TEXT:
========
Workshop: Community Oil Spill Response in Bering and Anadyr Straits, November 7-8, 2013 (Anchorage, Alaska). "This workshop will bring together diverse stakeholders to learn more about and respond to community desires to be part of oil spill first-response efforts that help protect food security and other local resources; come to agreement on the multiple roles local community members can play in responding to oil spills; and create an action plan for moving forward on this topic. The workshop is sponsored by the Wildlife Conservation Society." 


Maritime & Arctic Security Conference (MAS13), November 12-13, 2013 (St. John's, NL, Canada). "For decades the Arctic has received increasing attention from the international community related to factors/considerations such as environmental, geopolitical, strategic, and security. More recently with shrinking Arctic ice leading to the pursuance of off-shore resources and the

opening of northern shipping routes, over a relatively short period of time we are seeing maritime security considerations start to blend with arctic security." 


"With a focus on Economic Development, Security and Public Safety, MAS13 will bring together organizations that play a key role in the execution of Maritime & Arctic Security: whether that role be Cultural, Research, Government Policy/Regulation, Education, Surveillance, Enforcement, and Technology Development/Application."
========
INFORMATION:

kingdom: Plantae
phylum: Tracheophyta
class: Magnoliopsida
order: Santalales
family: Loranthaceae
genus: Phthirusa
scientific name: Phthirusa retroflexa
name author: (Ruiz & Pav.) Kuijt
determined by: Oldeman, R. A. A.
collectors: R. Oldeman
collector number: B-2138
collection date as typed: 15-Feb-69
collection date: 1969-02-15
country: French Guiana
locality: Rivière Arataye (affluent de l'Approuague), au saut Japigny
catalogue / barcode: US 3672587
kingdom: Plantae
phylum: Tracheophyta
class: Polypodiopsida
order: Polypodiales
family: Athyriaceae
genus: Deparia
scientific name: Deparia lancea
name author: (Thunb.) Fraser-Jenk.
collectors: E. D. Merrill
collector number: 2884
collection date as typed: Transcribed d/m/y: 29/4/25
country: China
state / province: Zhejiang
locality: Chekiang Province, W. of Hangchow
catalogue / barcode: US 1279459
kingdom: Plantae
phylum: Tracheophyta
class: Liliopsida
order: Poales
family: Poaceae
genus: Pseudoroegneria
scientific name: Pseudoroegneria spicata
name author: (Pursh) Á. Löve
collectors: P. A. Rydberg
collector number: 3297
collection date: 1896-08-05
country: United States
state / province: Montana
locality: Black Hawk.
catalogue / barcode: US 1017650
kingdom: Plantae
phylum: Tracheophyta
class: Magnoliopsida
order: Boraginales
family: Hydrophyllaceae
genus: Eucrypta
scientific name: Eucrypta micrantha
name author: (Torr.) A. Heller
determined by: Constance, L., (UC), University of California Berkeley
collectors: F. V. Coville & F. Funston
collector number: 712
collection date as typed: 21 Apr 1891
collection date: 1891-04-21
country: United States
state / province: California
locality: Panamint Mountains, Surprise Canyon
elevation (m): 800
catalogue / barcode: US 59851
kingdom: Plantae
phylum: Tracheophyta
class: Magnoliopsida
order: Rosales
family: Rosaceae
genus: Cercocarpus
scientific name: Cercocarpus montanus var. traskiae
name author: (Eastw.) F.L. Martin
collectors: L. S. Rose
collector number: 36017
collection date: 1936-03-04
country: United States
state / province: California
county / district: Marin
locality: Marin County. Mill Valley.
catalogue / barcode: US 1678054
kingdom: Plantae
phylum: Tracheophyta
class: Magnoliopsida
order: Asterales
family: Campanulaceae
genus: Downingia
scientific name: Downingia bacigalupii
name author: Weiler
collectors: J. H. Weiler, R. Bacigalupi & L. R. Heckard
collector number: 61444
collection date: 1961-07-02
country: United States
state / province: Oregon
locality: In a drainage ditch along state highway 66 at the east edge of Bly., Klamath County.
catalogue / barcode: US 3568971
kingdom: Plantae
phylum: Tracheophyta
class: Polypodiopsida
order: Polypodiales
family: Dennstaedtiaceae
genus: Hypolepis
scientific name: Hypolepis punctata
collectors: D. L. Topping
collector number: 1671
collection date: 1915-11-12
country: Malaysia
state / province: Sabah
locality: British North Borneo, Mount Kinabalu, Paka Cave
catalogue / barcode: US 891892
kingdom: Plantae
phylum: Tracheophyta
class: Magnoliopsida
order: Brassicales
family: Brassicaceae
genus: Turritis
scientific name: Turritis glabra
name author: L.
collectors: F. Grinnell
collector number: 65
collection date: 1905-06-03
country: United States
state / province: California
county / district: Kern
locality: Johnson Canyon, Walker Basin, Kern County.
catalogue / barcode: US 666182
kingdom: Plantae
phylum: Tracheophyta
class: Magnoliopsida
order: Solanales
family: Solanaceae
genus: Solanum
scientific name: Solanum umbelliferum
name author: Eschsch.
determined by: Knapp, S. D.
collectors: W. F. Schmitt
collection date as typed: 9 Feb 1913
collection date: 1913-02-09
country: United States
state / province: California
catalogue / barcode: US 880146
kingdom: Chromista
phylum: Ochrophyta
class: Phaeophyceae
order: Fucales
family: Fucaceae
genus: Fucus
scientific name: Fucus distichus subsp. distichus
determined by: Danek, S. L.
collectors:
========
PROBLEM TO WORK ON: In one to three sentences, explain why, according to the Arctic events listing, maritime security considerations are starting to blend with arctic security. The lines have nothing to do with this.

EXERCISE RESPONSE: Shrinking Arctic ice has led to the pursuit of offshore resources and the opening of northern shipping routes. Because of this, over a relatively short period, maritime security considerations have begun to merge with arctic security.